* **Enunciado 1**
Nas linhas de dados, devolve sem qualquer alteração as que vão desde a linha com "Map all objects" até à linha com "building: (253, 171)", incluindo ambas.

* **Excerto transcrito**
--*--

INF1 As obras públicas faziam as coisas, quase não se sabia. E, portanto, tudo isso eram organismos que funcionavam [vocalização] fora do povo. [pausa] E dessa, dessa dessa história que eu estava que eu ia dizer que é De que é que eu estava a falar?

INF2 Dos espigueiros, pois.

INQ Que antigamente hav-, houve uma altura em que havia muitos.

INF1 Ah! Era exactamente isso. Porque houve alturas eu lembra-me e até me rio, tenho falado nisto muitas vezes , que a lavoura Isto acerca de actualmente e de agora, por exemplo, mais do que nunca, que andam esses engenheiros, mandam para aqui, mandam para acolá, mas acontece que a lavoura tem andado sempre desorientada e até um pouco enganada. Porque a lavoura tem tido muito muitas fases em que [pausa] é aconselhada a fazer uma coisa que vê-se, no fim e ao cabo, pela prática, que aquilo não tem jeito nenhum,

INQ2 Não tem jeito.

INF1 não tem aproveitadouro nenhum. Por exemplo, a Dona Cunegundes não sei se sabe: [pausa] o meu filho andou a tirar o curso de empresário agrícola. Naquele tempo davam um subsídio uma ajuda e grande, quase pagavam tudo a quem quisesse pôr bouças a campo. tempo recebe uma circular para deixar cinco por cento, pelo menos, da terra arável a pasto ou abandono.

INF2 Pronto.

INF1 Isto são duas coisas completamente opostas.

INQ2 Uma à outra.

INF2 Ai, Jesus!

INQ1 É uma coisa, um disparate

INQ2 É, é, é um disparate

INF1 Fala-se muito na reforma agrária.

INF2 É.

INF1 se falou na reforma agrária antes do 25 de Abril. [pausa] Não se fez nada. Antes do 25 de Abril não se fez reforma nenhuma agrária. E não se fez porque o povo também colheu logo aquilo muito mal. E na ideia do povo a reforma agrária consistia em ter de dar aos outros aquilo que era nosso, ou ter que trocar com quem nós não gostávamos, ou de ter de dar uma coisa boa em troca duma ruim, e tal

INF2 Exacto.

--*--

* **Enunciado 2**
Responde às perguntas seguintes com base na transcrição da conversa.
(a) Quando INF1 pergunta de que estava a falar, de que assunto diz INF2 que se tratava?
(b) Que curso andou o filho de INF1 a tirar?
(c) Segundo INF1, fez-se alguma reforma agrária antes do 25 de Abril?

--*--

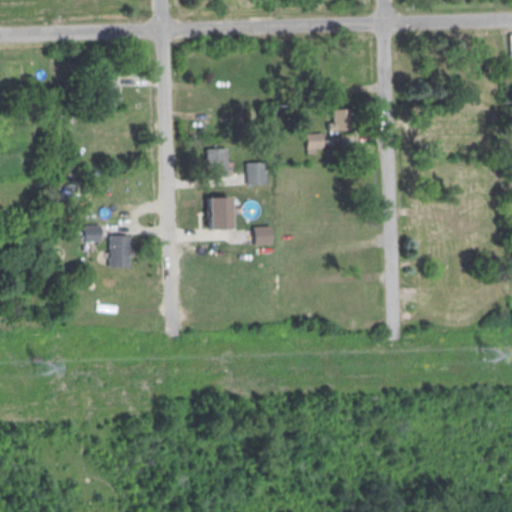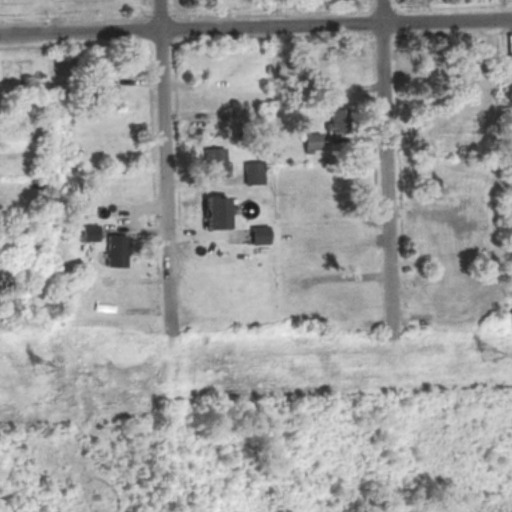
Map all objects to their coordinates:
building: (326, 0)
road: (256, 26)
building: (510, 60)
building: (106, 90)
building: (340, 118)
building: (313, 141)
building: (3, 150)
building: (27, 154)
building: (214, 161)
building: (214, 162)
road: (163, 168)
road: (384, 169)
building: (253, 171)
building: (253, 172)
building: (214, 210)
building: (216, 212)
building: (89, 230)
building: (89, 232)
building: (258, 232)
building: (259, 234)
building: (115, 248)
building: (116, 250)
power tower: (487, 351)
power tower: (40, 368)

--*--

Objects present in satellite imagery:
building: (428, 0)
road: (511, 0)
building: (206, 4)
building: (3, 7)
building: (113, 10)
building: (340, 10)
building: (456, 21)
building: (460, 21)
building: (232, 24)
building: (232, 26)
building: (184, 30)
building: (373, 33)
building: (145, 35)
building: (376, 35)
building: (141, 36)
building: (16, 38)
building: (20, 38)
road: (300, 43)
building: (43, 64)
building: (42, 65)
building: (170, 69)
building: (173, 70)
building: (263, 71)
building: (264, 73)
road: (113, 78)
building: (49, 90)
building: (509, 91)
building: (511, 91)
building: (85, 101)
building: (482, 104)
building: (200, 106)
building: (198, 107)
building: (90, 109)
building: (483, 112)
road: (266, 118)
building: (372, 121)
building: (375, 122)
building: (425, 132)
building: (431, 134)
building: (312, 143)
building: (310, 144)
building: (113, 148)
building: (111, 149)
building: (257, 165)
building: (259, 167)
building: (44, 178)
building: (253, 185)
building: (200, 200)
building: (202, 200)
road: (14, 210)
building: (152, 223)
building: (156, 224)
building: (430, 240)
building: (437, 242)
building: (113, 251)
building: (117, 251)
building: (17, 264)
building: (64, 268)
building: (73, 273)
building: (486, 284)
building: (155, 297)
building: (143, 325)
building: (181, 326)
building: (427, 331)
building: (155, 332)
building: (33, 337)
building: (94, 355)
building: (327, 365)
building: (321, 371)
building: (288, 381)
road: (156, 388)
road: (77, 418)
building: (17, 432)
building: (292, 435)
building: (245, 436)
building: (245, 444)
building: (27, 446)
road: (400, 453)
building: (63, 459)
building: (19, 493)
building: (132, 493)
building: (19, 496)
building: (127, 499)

--*--

* **Resposta esperada 1**
Map all objects to their coordinates:
building: (326, 0)
road: (256, 26)
building: (510, 60)
building: (106, 90)
building: (340, 118)
building: (313, 141)
building: (3, 150)
building: (27, 154)
building: (214, 161)
building: (214, 162)
road: (163, 168)
road: (384, 169)
building: (253, 171)

* **Resposta esperada 2**
(a) Dos espigueiros.
(b) O curso de empresário agrícola.
(c) Não. Antes do 25 de Abril não se fez reforma agrária nenhuma.